##### Estratto fornito

Sometimes I wonder if the world’s so small
That we can never get away from the sprawl

Così il gruppo indie rock Arcade Fire racconta quanto sia pervasiva la dispersione urbana nella loro parte di mondo che, malgrado ci sia di mezzo l’oceano, è anche la nostra. Ora, tra le conseguenze della crisi, ci si sarebbe potuto aspettare un rallentamento dell’avanzata delle aree urbanizzate. Invece in questi anni si sono moltiplicati i piani urbanistici espansivi che spingono molti cittadini a farse la seguente domanda: chi mai le comprerà le case che prevedono di costruire? Adesso sembra che, come recita una nota espressione popolare,  con l’attenuarsi degli effetti della crisi economica, scatenata proprio dall’edilizia selvaggia,  la dispersione urbana faccia la sua trionfale ricomparsa come paradigma di sviluppo territoriale, almeno dall’altra parte dell’oceano.

E’ ciò che preannunciava qualche tempo fa un articolo della Sunday Review del New York Times, a partire dal caso di un sobborgo a una cinquantina di chilometri dal centro di Minneapolis  – Otsego – dove è ripresa la costruzione di quartieri di villette, dentro strade a cul-de-sac, su aree già destinate allo scopo dai piani urbanistici redatti prima della crisi. Ora i costruttori che le hanno comprate a prezzi bassi anche se già dotate dell’urbanizzazione primaria, stanno facendo ottimi affari perché la domanda di quel tipo di tipologia edilizia non sembra diminuire. A Minneapolis l’organismo di pianificazione a scala metropolitana, che controlla un territorio composto da sette contee, ha fissato alcuni obiettivi di densità sia per le zone di nuova urbanizzazione che per quelle già urbanizzate, che in molti considerano poco realistici in relazione alle tendenze del mercato. I costruttori lamentano che questi vincoli fanno crescere i costi degli immobili e spingono a uno sviluppo discontinuo verso zone esterne, come Otsego, fuori dalla giurisdizione del governo metropolitano. E tuttavia i proponenti della cosiddetta smart growth indicano dati di mercato che confermano la crescita della domanda di tipologie abitative diverse da quelle che caratterizzano il classico sprawl suburbano. Inoltre le abitazioni più vicine ai nuclei centrali con la crisi hanno mantenuto un valore più alto rispetto a quelle suburbane.

##########

- Compito assegnato 1 -
Elenca tutti i nomi propri presenti nell'estratto sulla dispersione urbana, indicando ciascuno una sola volta.
- Compito assegnato 2 -
Per favore, prosegui l'estratto sulla dispersione urbana partendo subito dopo la sua ultima frase.
Le voci riportate più avanti non hanno nulla a che vedere con l'estratto.

##### Dati forniti

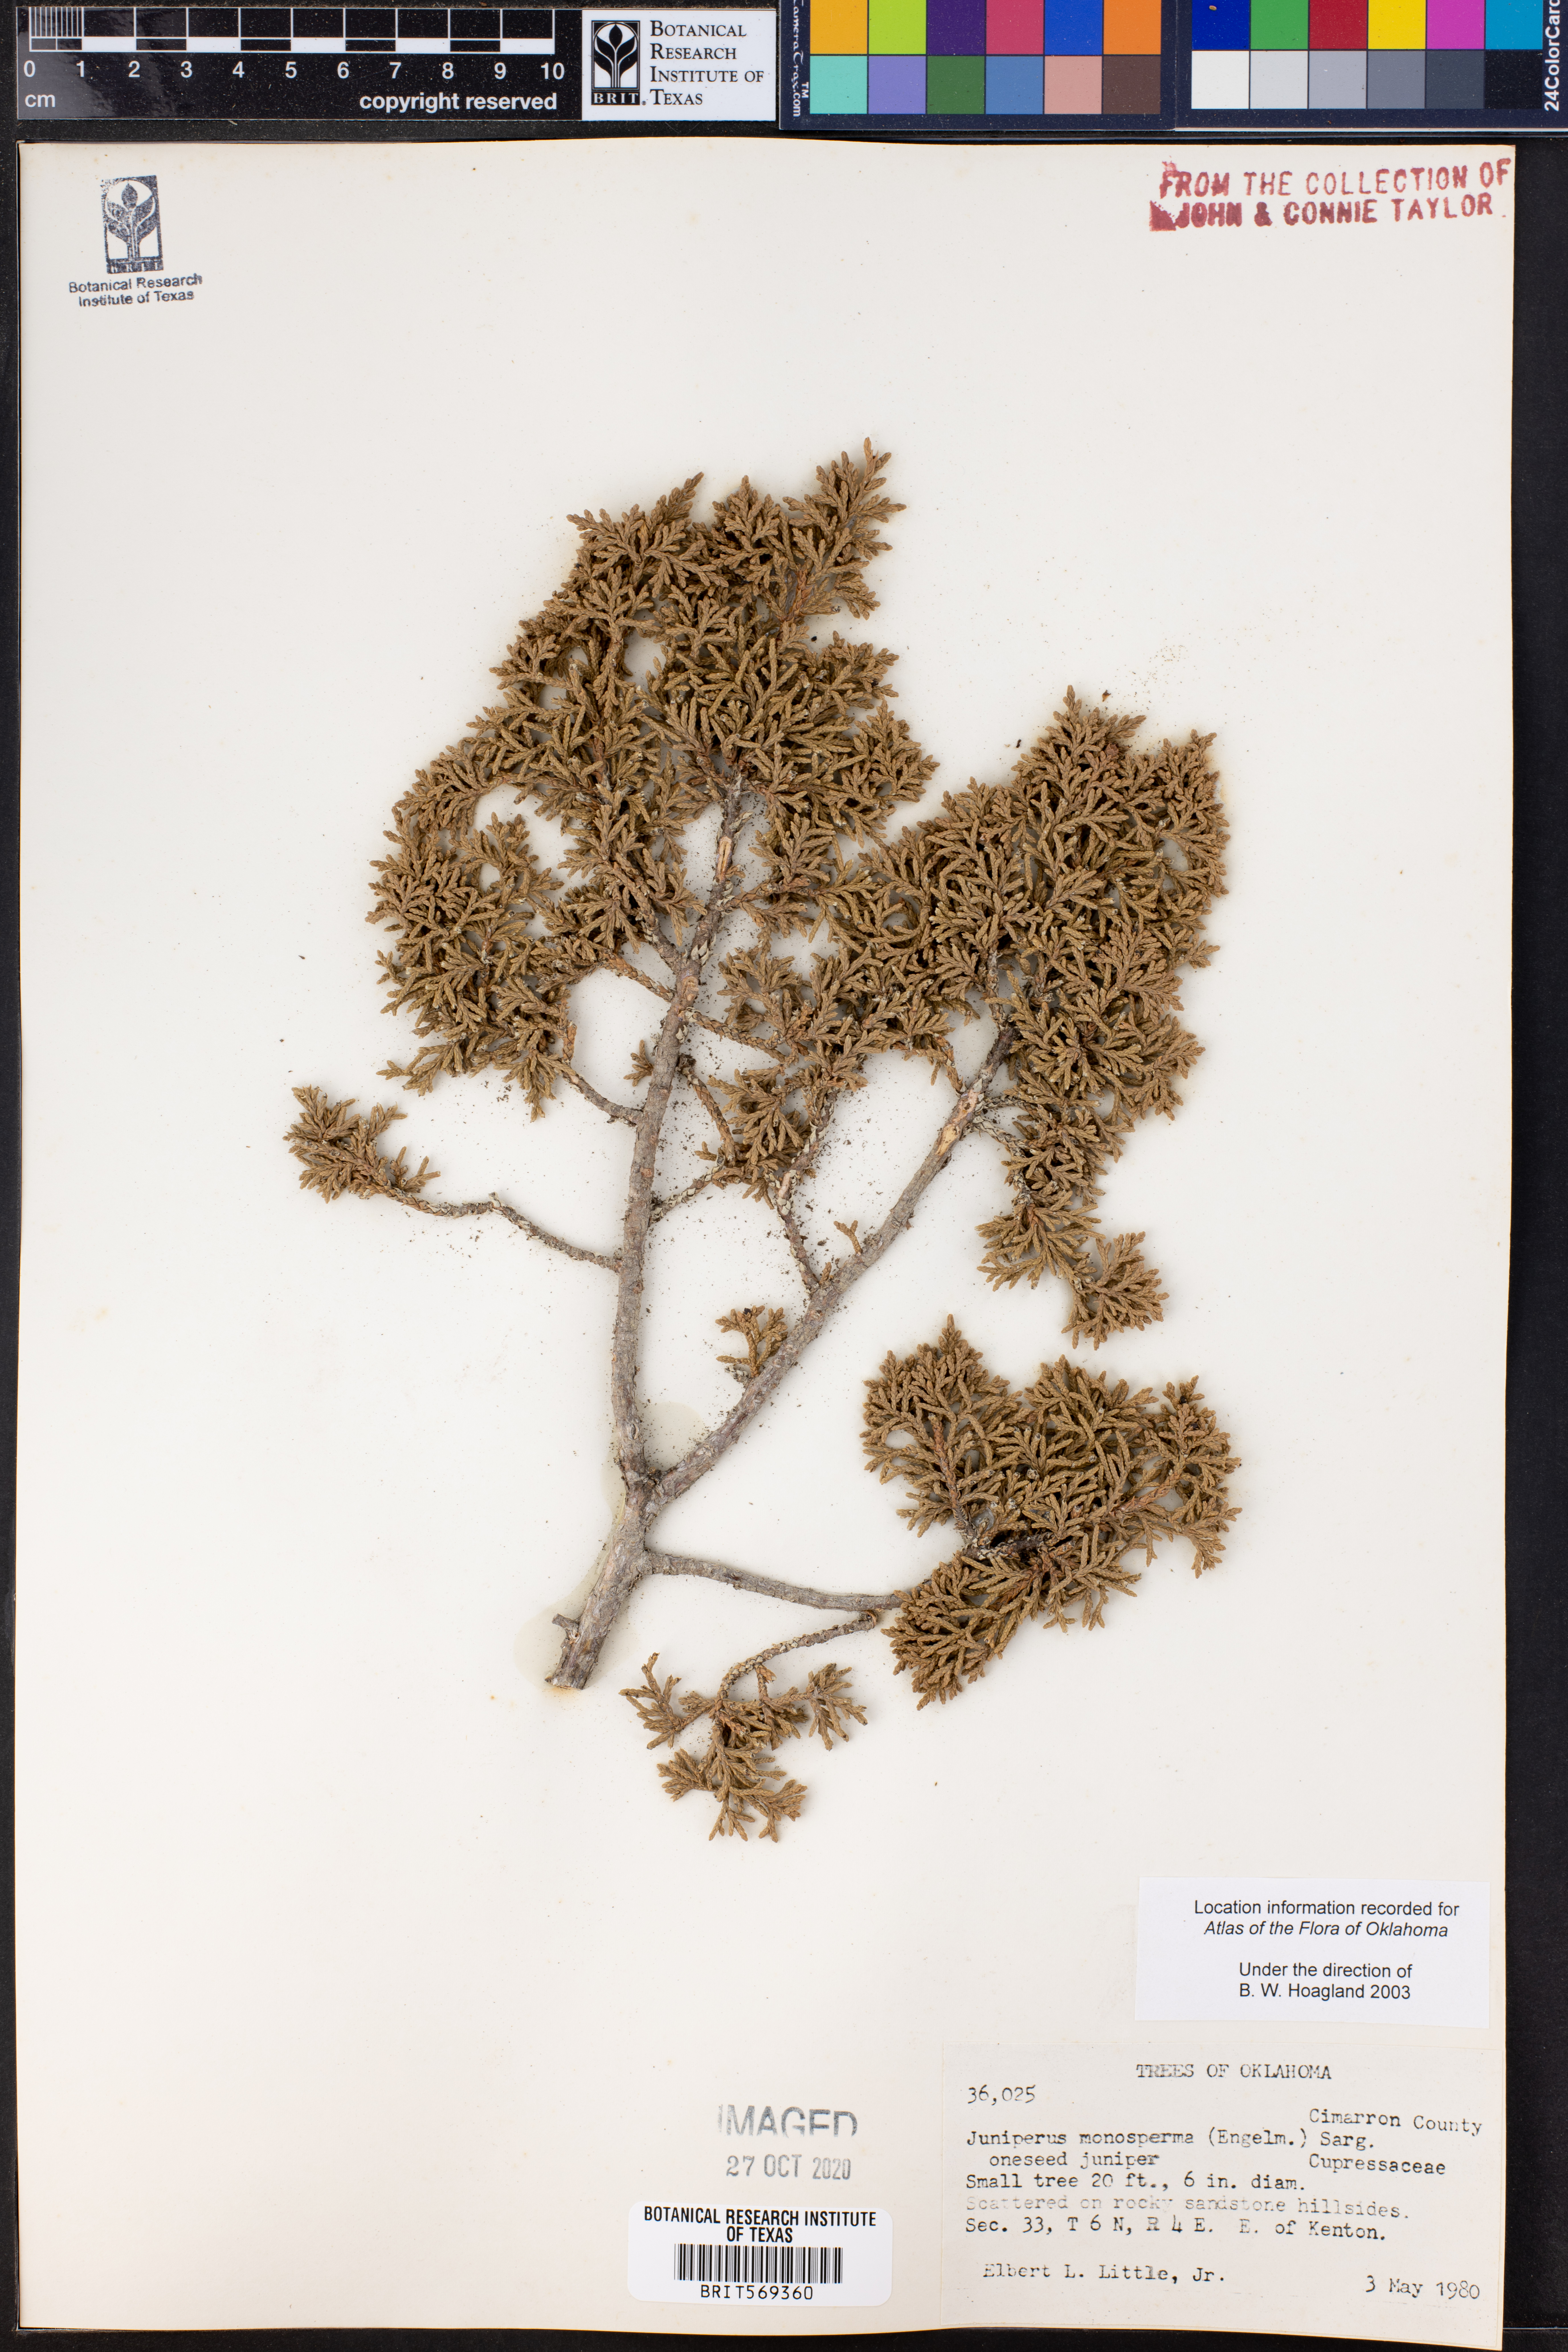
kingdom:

##########
##### Dati forniti

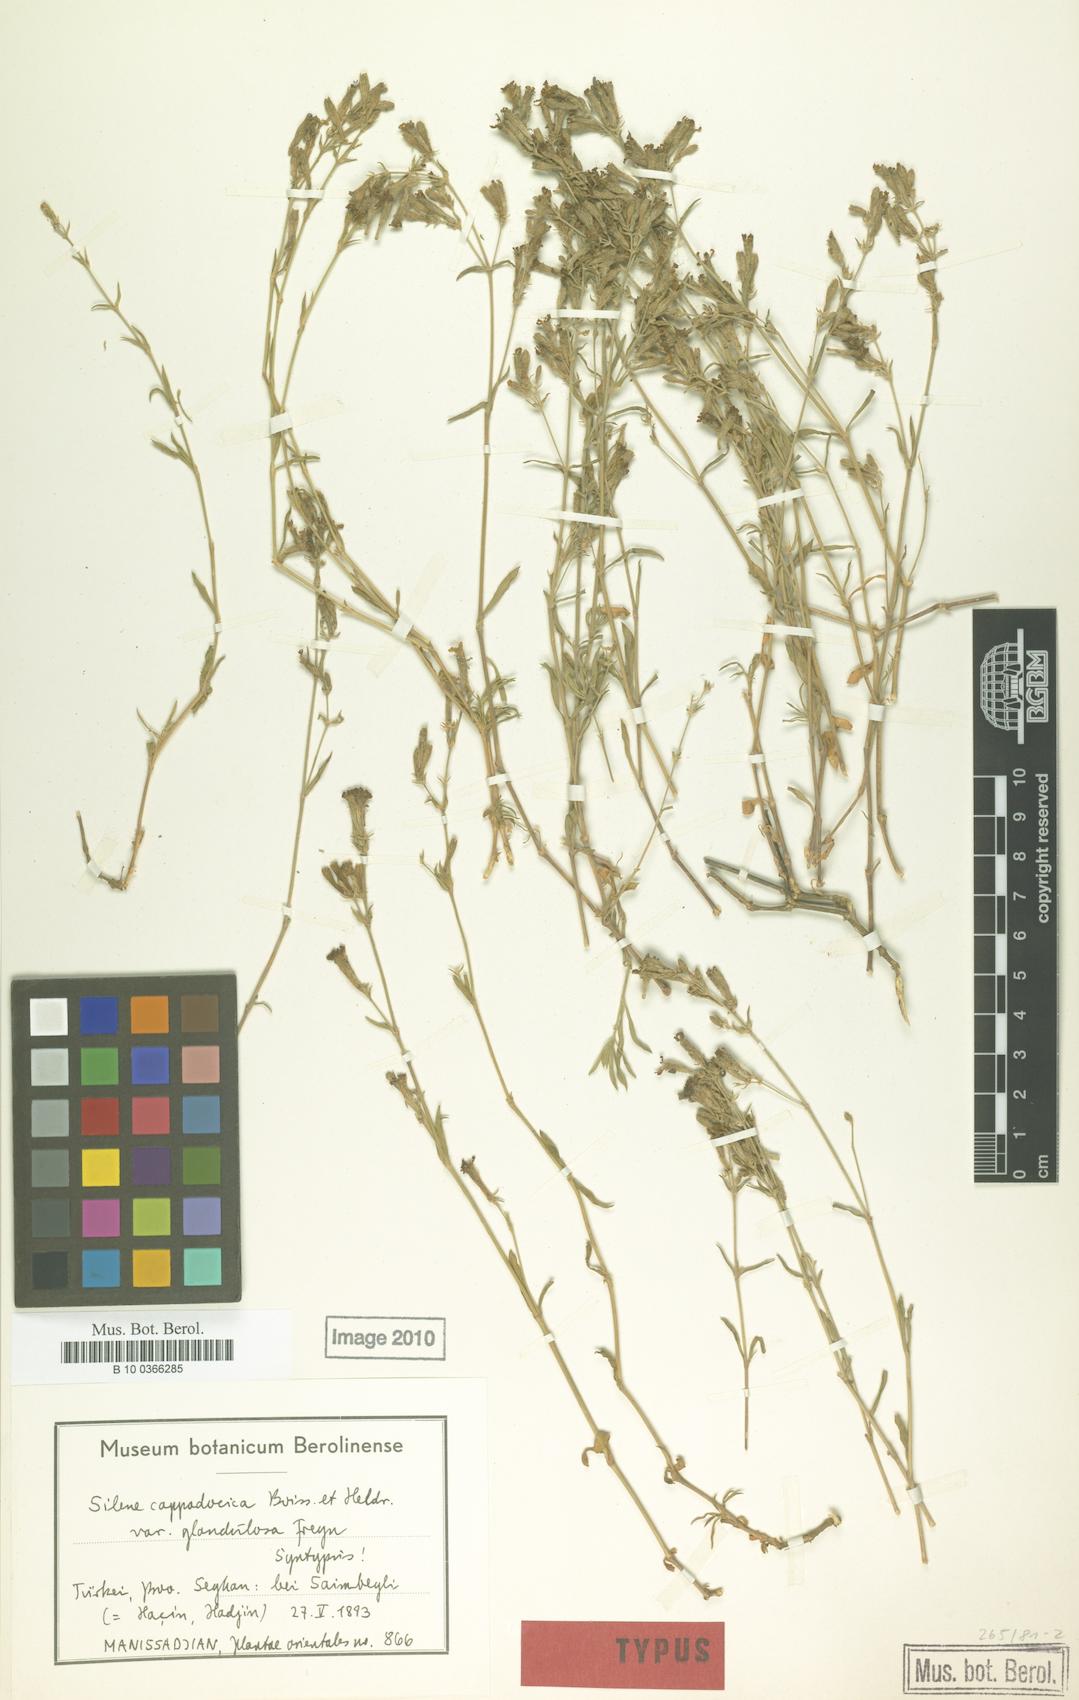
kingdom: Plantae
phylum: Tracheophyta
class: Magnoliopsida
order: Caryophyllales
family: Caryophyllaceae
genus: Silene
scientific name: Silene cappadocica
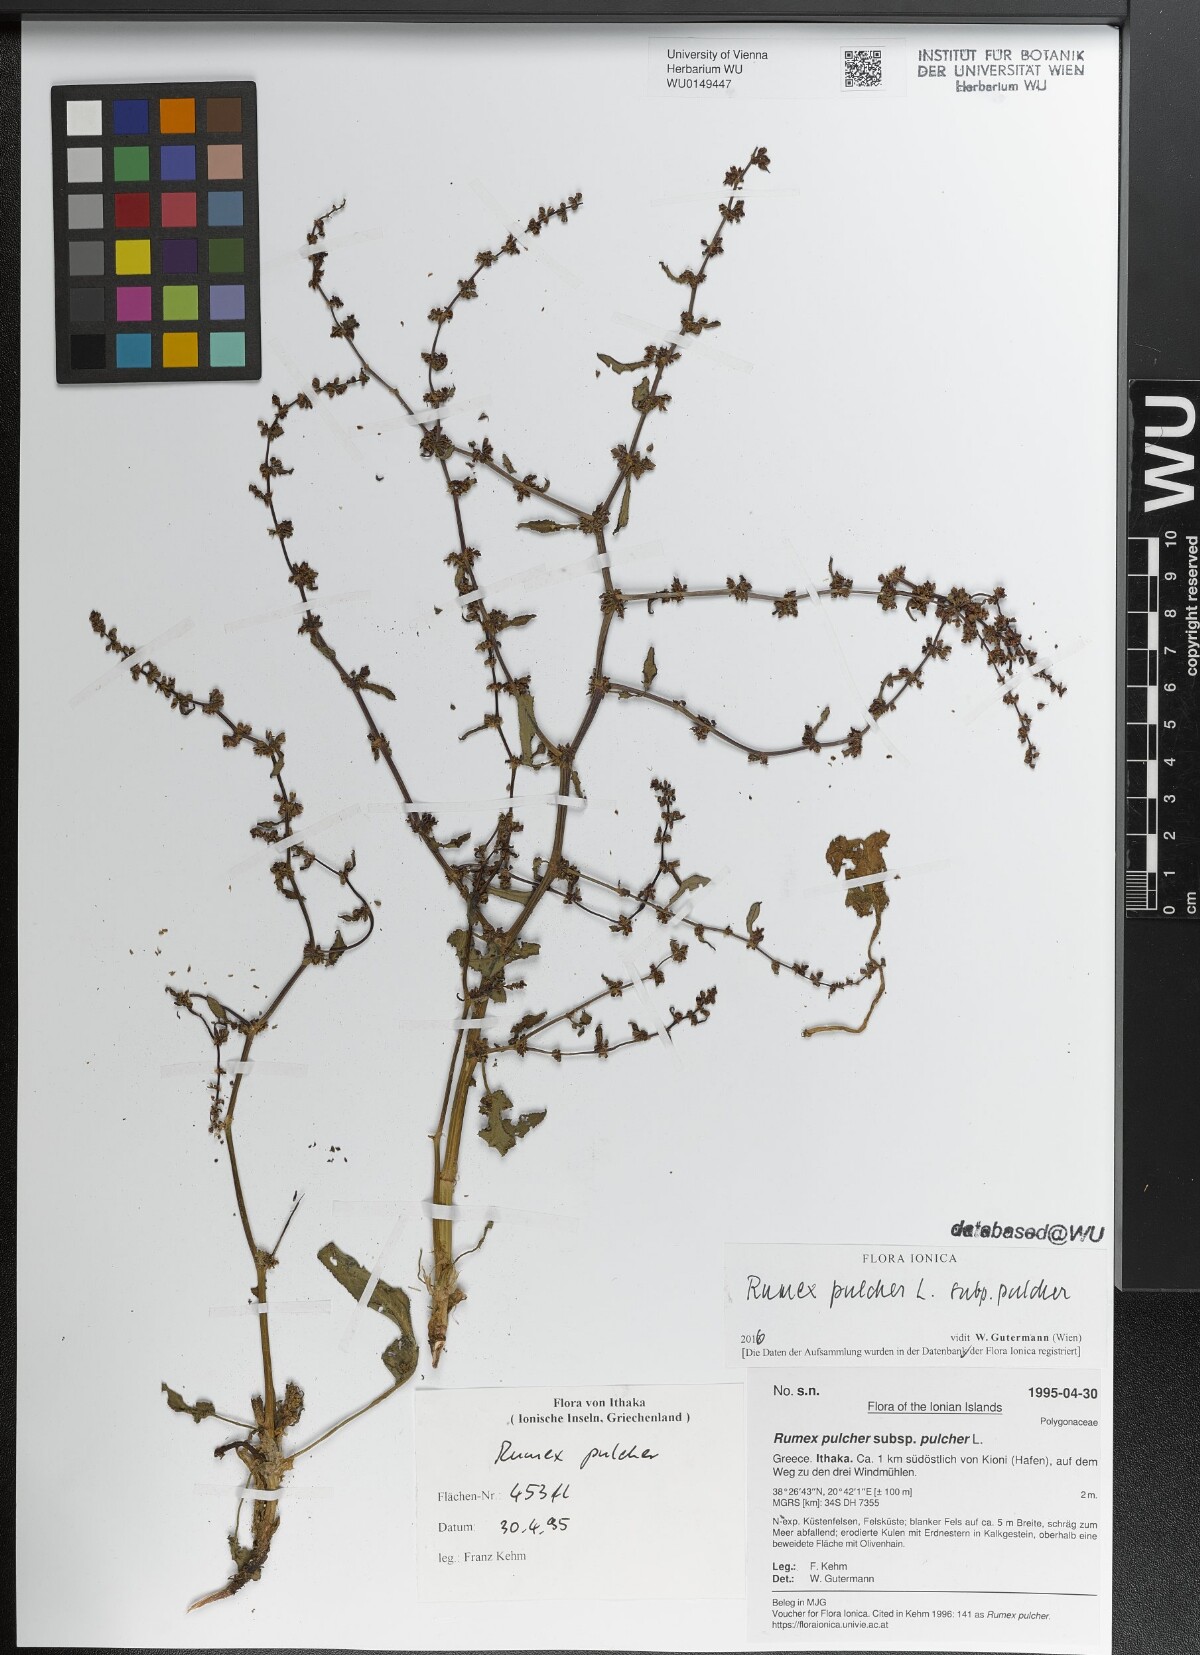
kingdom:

##########

- Risposta 1 -
Arcade Fire, Sunday Review, New York Times, Minneapolis, Otsego

- Risposta 2 -
A Dallas i quartieri più antichi e centrali hanno attirato migliaia di giovani professionisti che cercano la vita urbana. E’ un fenomeno che riguarda tutti gli Stati Uniti dove, dal 2010, quasi il 30 per cento degli appartamenti sono stati costruiti in zone urbane centrali, un dato che riporta la situazione a  prima della seconda guerra mondiale. Allo stesso tempo però si assiste ad un boom della costruzione di appartamenti di tipo urbano nei sobborghi, i quali, progressivamente, tendono ad assomigliare sempre di più a quartieri della città centrale. La nuova attrattività delle periferie sta nel fatto di ospitare numerose aziende e i relativi posti di lavoro. E’ il caso di West Plano, un’iniziativa immobiliare partita con la costruzione di 621 appartamenti a 20 km dal centro di Dallas su di un terreno vuoto circondato da campus aziendali. Fra un paio d’anni assomiglierà molto ad un quartiere urbano, almeno nelle intenzioni della società immobiliare che lo sta realizzando.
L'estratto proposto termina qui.